Gregg Leventhal over 10 years

I haven't tested it myself yet, but am awarding you the answer on the amount of time and effort you put in. You should put this script into a higher level language like Python and opensource it. Thanks for your work!
jaume over 10 years

I appreciate your comments very much, Gregg.
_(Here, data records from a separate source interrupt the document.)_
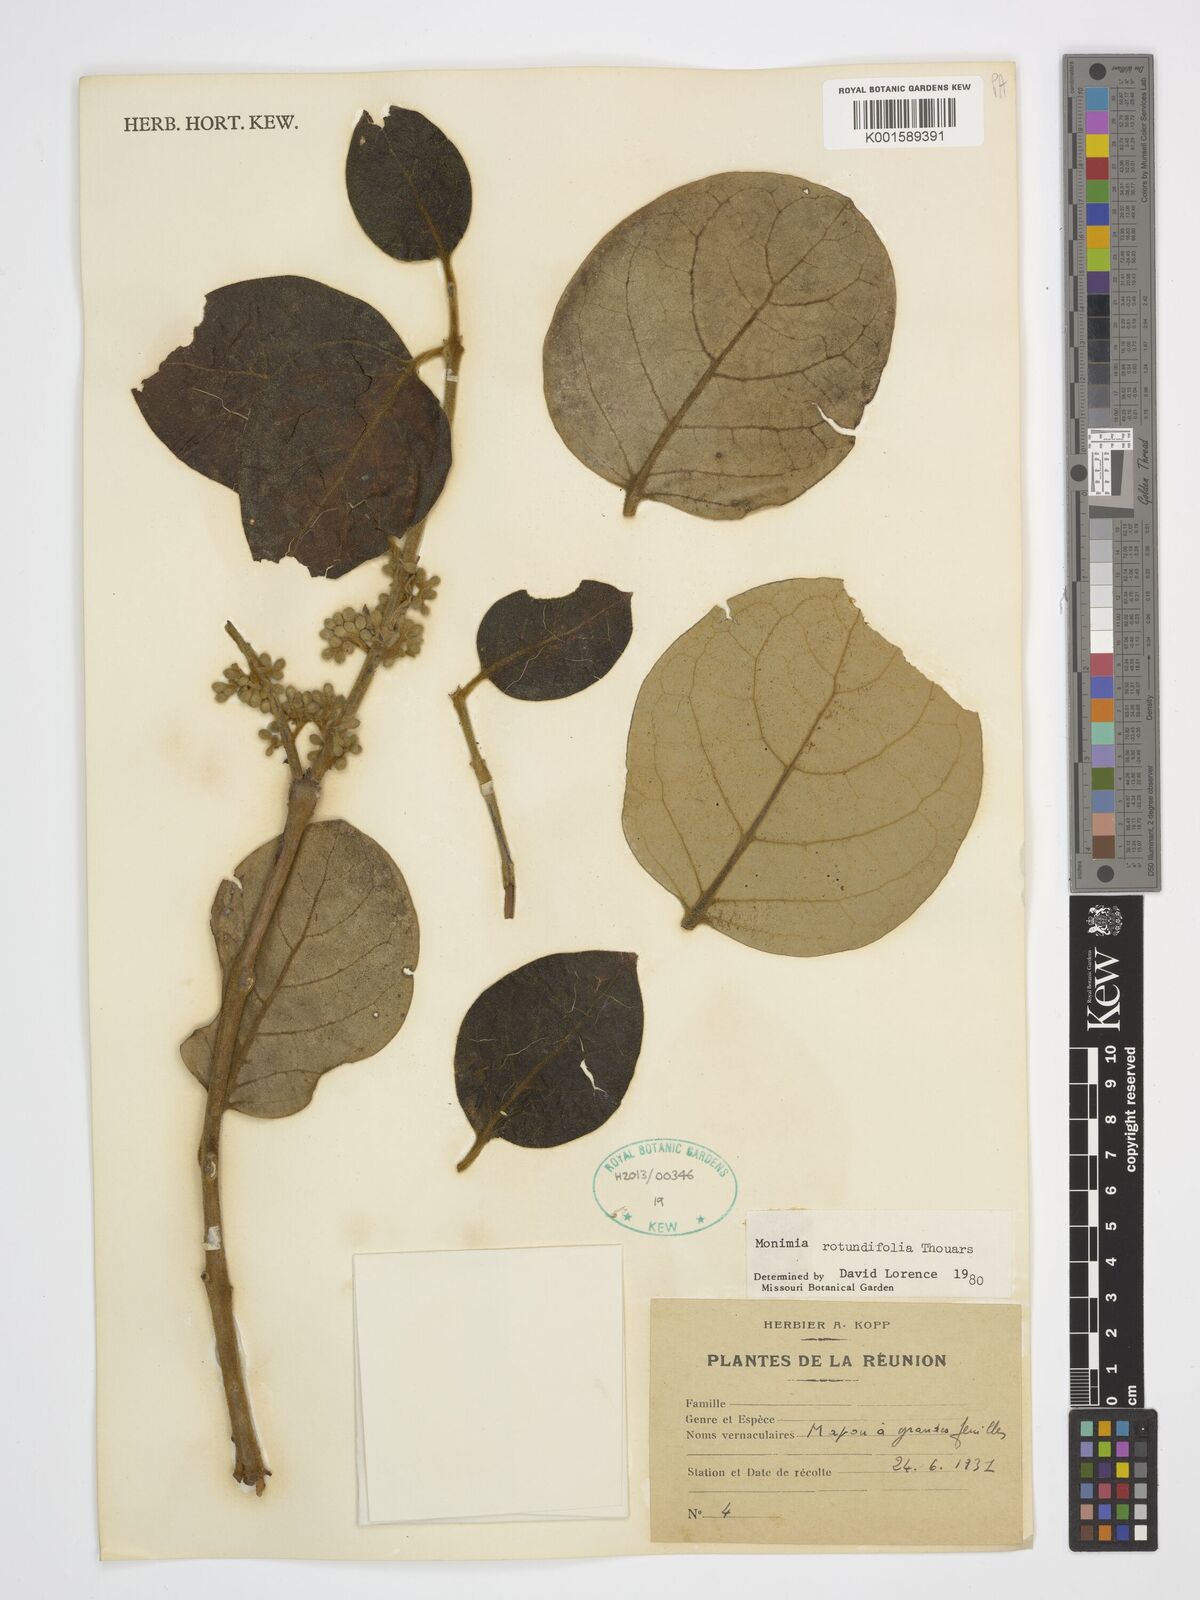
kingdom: Plantae
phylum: Tracheophyta
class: Magnoliopsida
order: Laurales
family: Monimiaceae
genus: Monimia
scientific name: Monimia rotundifolia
My Python (and PHP, Perl, etc for that matter) is pretty bad so I don't think I'll rewrite the script but I've added the standard GPL copying permission statement. Make sure you have a backup of your data before testing the script.
user over 10 years

I'd upvote this again if I could, but alas, I've already used my allotment of upvotes on this particular answer...
mveroone over 10 years

I think something may be missing here. the variable "removedir" isn't used, and when tested, this program delete files only but not directories. I'll just add if [ "$removedir" == "true" ]; then;rm -rf $dir; fi
jaume over 10 years

You are right, thanks for pointing it out and for your suggestion. I'll check the script later and edit it.
jaume over 10 years

@Kwaio In my tests I found out that the removedir variable is not necessary, so I've removed it. The directory is deleted if --keep is not specified, I wonder why it only deleted files in your test. I ran tarrm on OS X 10.9.1.
mveroone over 10 years

I'm using RHEL3 with kernel 2.4.17 and coreutils 4.5.3. that may change things. Thanks for the script anyway files are what takes the most space.